* **TASK GOAL**
Write out every line below again exactly as it stands, skipping each image.

* **DATA EXCERPT**
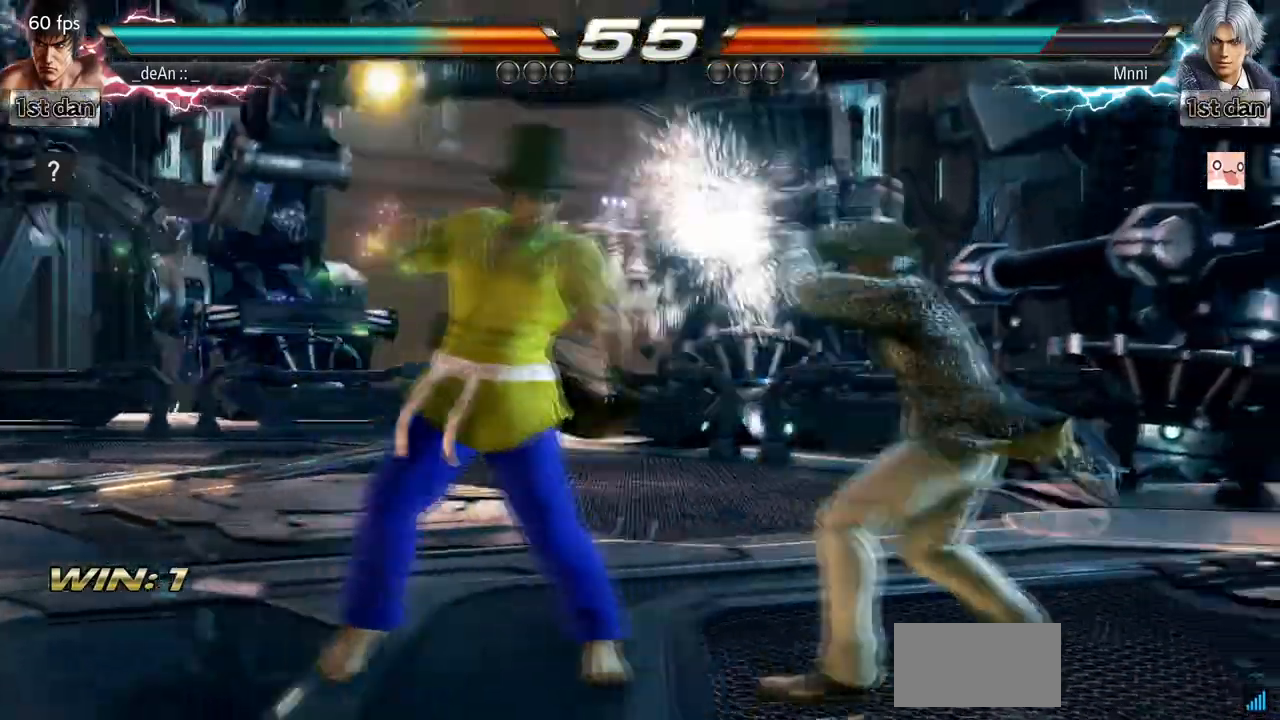
{"dt_ms": 500, "buttons": [], "left_stick": "center", "events": [[33, "SQUARE", "down"], [167, "SQUARE", "up"], [233, "left_stick", "center"]]}
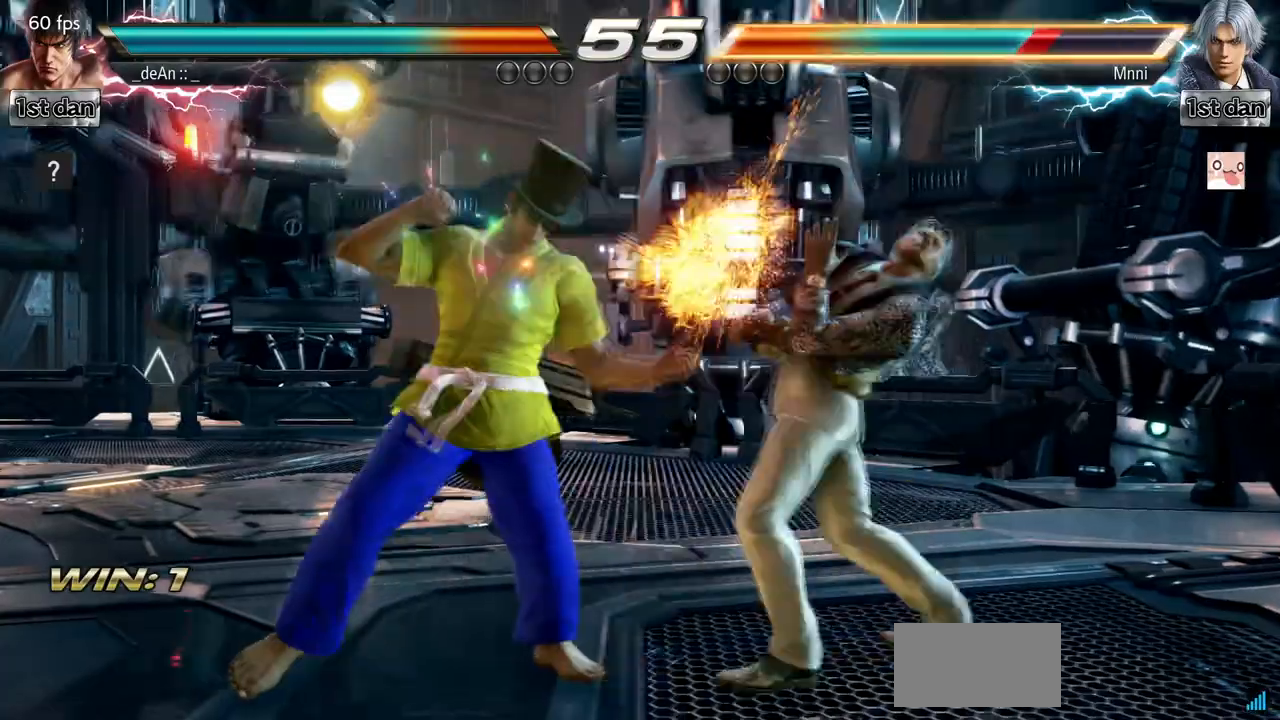
{"dt_ms": 500, "buttons": [], "left_stick": "center", "events": [[133, "SQUARE", "down"], [267, "SQUARE", "up"]]}
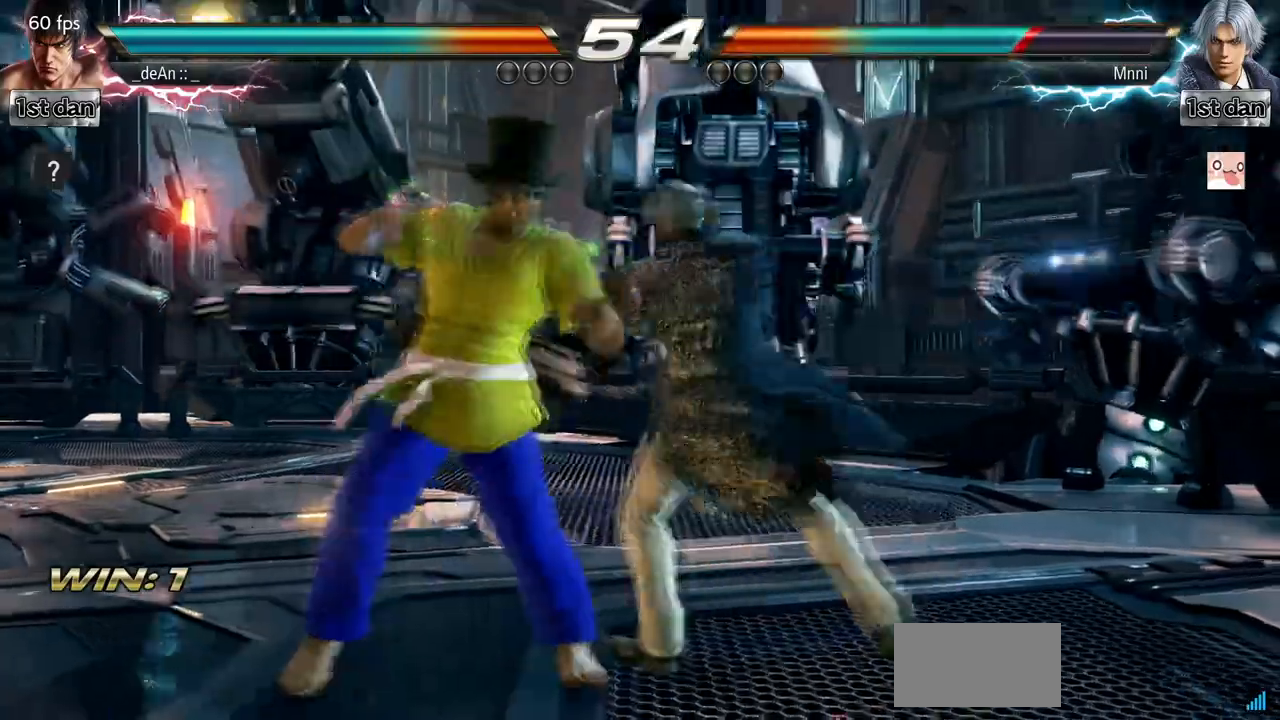
{"dt_ms": 500, "buttons": [], "left_stick": "left", "events": [[133, "SQUARE", "down"], [233, "TRIANGLE", "down"], [333, "SQUARE", "up"], [400, "TRIANGLE", "up"], [433, "left_stick", "left"]]}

* **RESPONSE TO THE TASK**
{"dt_ms": 500, "buttons": [], "left_stick": "center", "events": [[33, "SQUARE", "down"], [167, "SQUARE", "up"], [233, "left_stick", "center"]]}
{"dt_ms": 500, "buttons": [], "left_stick": "center", "events": [[133, "SQUARE", "down"], [267, "SQUARE", "up"]]}
{"dt_ms": 500, "buttons": [], "left_stick": "left", "events": [[133, "SQUARE", "down"], [233, "TRIANGLE", "down"], [333, "SQUARE", "up"], [400, "TRIANGLE", "up"], [433, "left_stick", "left"]]}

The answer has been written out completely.